Judges Don't Need Roe to Overturn Abortion Laws


Last week a federal judge in Texas blocked enforcement of the state's new abortion law, which Gov. Rick Perry signed in May. Notably, the decision (PDF) did not hinge on Roe v. Wade or its progeny, so overturning that ruling, a development Perry would welcome, would not necessarily leave states free to regulate abortion as they see fit, the outcome Perry wants.

U.S. District Judge Sam Sparks (who was appointed by George H.W. Bush) ruled that two provisions of the law violate the First Amendment by compelling speech without an adequate justification. One of those provisions requires a physician who performs an abortion to order a sonogram beforehand, show the images to his patient, give her a detailed oral description of what the sonogram shows, and "make audible" the fetus's heartbeat (assuming it is present). "A  physician is  required to  say things and take expressive actions with which the physician may not ideologically agree, and which the physician may feel are medically unnecessary," Sparks noted. He concluded that the requirements cannot survive "strict scrutiny," which demands that mandated speech be "narrowly tailored to serve a compelling government interest." He distinguished the Texas law from the Pennsylvania law upheld by the Supreme Court in the 1992 decision Planned Parenthood v. Casey, saying the compelled speech in the latter case was aimed at protecting the mother's health and ensuring informed consent, as opposed to deterring abortion.

The other provision that Sparks rejected on First Amendment grounds exempts the pregnant woman from viewing the sonogram or listening to the heart sounds if she signs a waiver and exempts her from hearing the oral description of the fetus if she attests that her pregnancy was "a result of a sexual assault, incest, or other violation  of  the  Penal  Code." Sparks observed that "women who are pregnant as a result of sexual assault or incest may not wish to certify that fact in writing, particularly if they are too afraid of retaliation to even report the matter to police." He concluded that "there is no sufficiently powerful government interest to justify compelling speech of this sort."

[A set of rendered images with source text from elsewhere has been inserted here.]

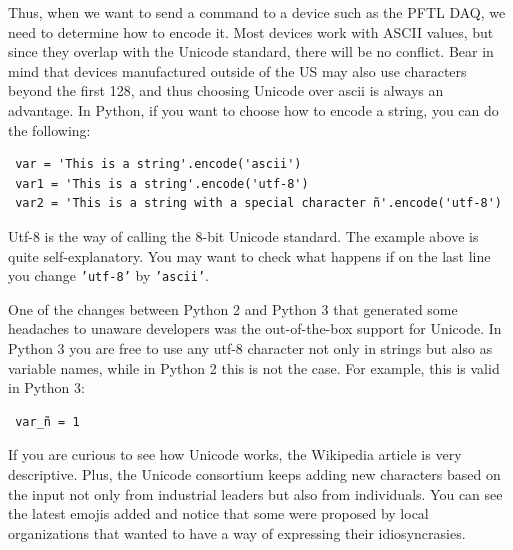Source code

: Thus, when we want to send a command to a device such as the {PFTL DAQ}, we need to determine how to encode it. Most devices work with ASCII values, but since they overlap with the 
Unicode standard, there will be no conflict. Bear in mind that devices manufactured outside of the US may also use characters beyond the first 128, and thus choosing Unicode over ascii is always an advantage. In Python, if you want 
to choose how to encode a string, you can do the following:

\begin{verbatim}
 var = 'This is a string'.encode('ascii')
 var1 = 'This is a string'.encode('utf-8')
 var2 = 'This is a string with a special character ñ'.encode('utf-8')
\end{verbatim}

Utf-8 is the way of calling the 8-bit Unicode standard. The example above is quite self-explanatory. You may want to check what happens if on the last line you change \texttt{'utf-8'} by \texttt{'ascii'}. 

One of the changes between Python 2 and Python 3 that generated some headaches 
to unaware developers was the out-of-the-box support for Unicode. In Python 3 
you are free to use any utf-8 character not only in strings but also as 
variable names, while in Python 2 this is not the case. For example, this is 
valid in Python 3:

\begin{verbatim}
 var_ñ = 1
\end{verbatim}

If you are curious to see how Unicode works, the Wikipedia article is very descriptive. Plus, the Unicode consortium keeps adding new characters based on the input not only from industrial leaders but also from individuals. You can see the latest emojis added and notice that some were proposed by local organizations that wanted to have a way of expressing their idiosyncrasies. 
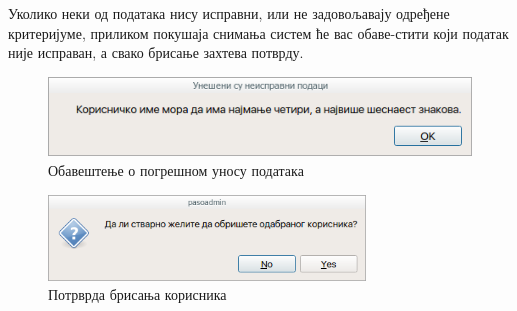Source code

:\documentclass[a4paper, 12pt, diplomski]{etfcyr}
\begin{document}
\begin{justify}
					Уколико неки од података нису исправни, или не задовољавају одређене критеријуме, приликом покушаја снимања систем ће вас обаве-стити који податак није исправан, а свако брисање захтева потврду.
					\begin{figure}[h]
						\begin{center}
							\includegraphics[width=1.0\textwidth]{manual/system_user_entry_error.png}
						\end{center}
						\caption{Обавештење о погрешном уносу података}
						\label{figure:system_user_entry_error}
					\end{figure}
					\begin{figure}[h]
						\begin{center}
							\includegraphics[width=0.75\textwidth]{manual/system_user_delete.png}
						\end{center}
						\caption{Потрврда брисања корисника}
						\label{figure:system_user_delete}
					\end{figure}
				\end{justify}

			\newpage
\end{document}
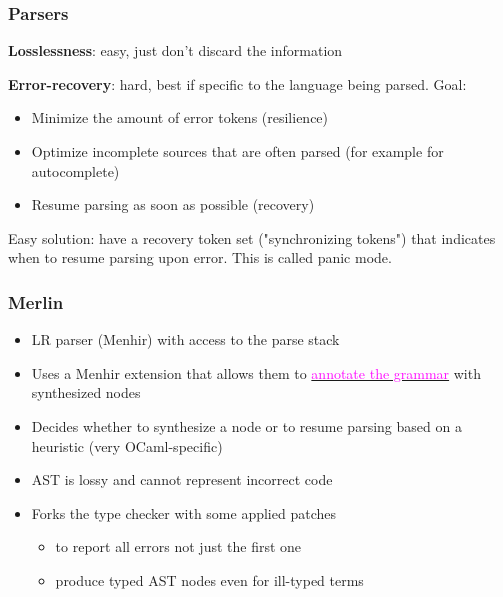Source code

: \documentclass[compress,12pt,xcolor={dvipsnames}]{beamer}
\let\oldhref\href
\renewcommand{\href}[2]{\oldhref{#1}{\textcolor{magenta}{#2}}}
\begin{document}
\begin{frame}
	\frametitle{Parsers}

	\textbf{Losslessness}: easy, just don't discard the information

	\textbf{Error-recovery}: hard, best if specific to the language being parsed. Goal:

	\begin{itemize}
		\item Minimize the amount of error tokens (resilience)
		\item Optimize incomplete sources that are often parsed (for example for autocomplete)
		\item Resume parsing as soon as possible (recovery)
	\end{itemize}

	\quad Easy solution: have a recovery token set ("synchronizing tokens") that indicates when to resume parsing upon error. This is called panic mode.
\end{frame}


\begin{frame}
	\frametitle{Merlin}
	\begin{itemize}
		\item LR parser (Menhir) with access to the parse stack
		\item Uses a Menhir extension that allows them to \href{https://arxiv.org/pdf/1807.06702\#subsection.3.6}{annotate the grammar} with synthesized nodes
		\item Decides whether to synthesize a node or to resume parsing based on a heuristic (very OCaml-specific)
		\item AST is lossy and cannot represent incorrect code
		\item Forks the type checker with some applied patches
		      \begin{itemize}
			      \item to report all errors not just the first one
			      \item produce typed AST nodes even for ill-typed terms
		      \end{itemize}
	\end{itemize}
\end{frame}
\end{document}

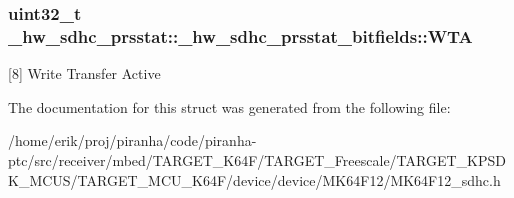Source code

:\subsubsection[{\texorpdfstring{W\+TA}{WTA}}]{\setlength{\rightskip}{0pt plus 5cm}uint32\+\_\+t \+\_\+hw\+\_\+sdhc\+\_\+prsstat\+::\+\_\+hw\+\_\+sdhc\+\_\+prsstat\+\_\+bitfields\+::\+W\+TA}\hypertarget{struct__hw__sdhc__prsstat_1_1__hw__sdhc__prsstat__bitfields_aacc7b3355c4cde6d6e24e160dee7a0a9}{}\label{struct__hw__sdhc__prsstat_1_1__hw__sdhc__prsstat__bitfields_aacc7b3355c4cde6d6e24e160dee7a0a9}
\mbox{[}8\mbox{]} Write Transfer Active 

The documentation for this struct was generated from the following file\+:\begin{DoxyCompactItemize}
\item 
/home/erik/proj/piranha/code/piranha-\/ptc/src/receiver/mbed/\+T\+A\+R\+G\+E\+T\+\_\+\+K64\+F/\+T\+A\+R\+G\+E\+T\+\_\+\+Freescale/\+T\+A\+R\+G\+E\+T\+\_\+\+K\+P\+S\+D\+K\+\_\+\+M\+C\+U\+S/\+T\+A\+R\+G\+E\+T\+\_\+\+M\+C\+U\+\_\+\+K64\+F/device/device/\+M\+K64\+F12/M\+K64\+F12\+\_\+sdhc.\+h\end{DoxyCompactItemize}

In addition to the First Amendment arguments, Sparks was persuaded by claims that three of the abortion law's provisions violate the Due Process Clause because they are unconstitutionally vague:

First, the phrase "the physician who is to perform the abortion," a phrase used in section 171.012(a)(4), is unclear as it relates to both multi-physician procedures  and  unplanned  physician  substitutions. Second,  the conflict  between  sections 171.012(a)(4) [requiring the physician to display the sonogram and make the heart sounds audible] and 171.0122 [allowing the patient to opt out of looking and listening] creates unconstitutionally impermissible uncertainty regarding what will, and what will  not, subject a physician or a pregnant woman to liability. Finally, section 171.0123 is unconstitutionally vague regarding the scope of a physician's duty to provide paternity and child support information to women who choose not to get abortions.

In his response to Sparks' injunction, Perry confirmed that the law is aimed at preventing abortion while arguing that it is really all about informed consent:

Every life lost to abortion is a tragedy and today's ruling is a great disappointment to all Texans who stand in defense of life. This important sonogram legislation ensures that every Texas woman seeking an abortion has all the facts about the life she is carrying, and understands the devastating impact of such a life-changing decision. I have full confidence in Attorney General Abbott's efforts to appeal this decision as he defends the laws enacted by the Texas Legislature.

Although Perry presumably disagrees with Sparks' legal analysis, it does not depend on an invented, privacy-based right to abortion. Unless Perry rejects federal judicial review of state law altogether, he has to concede that some abortion regulations would be unconstitutional even without Roe. Counterintuitively, an outright ban might be more likely to pass muster than regulations like these.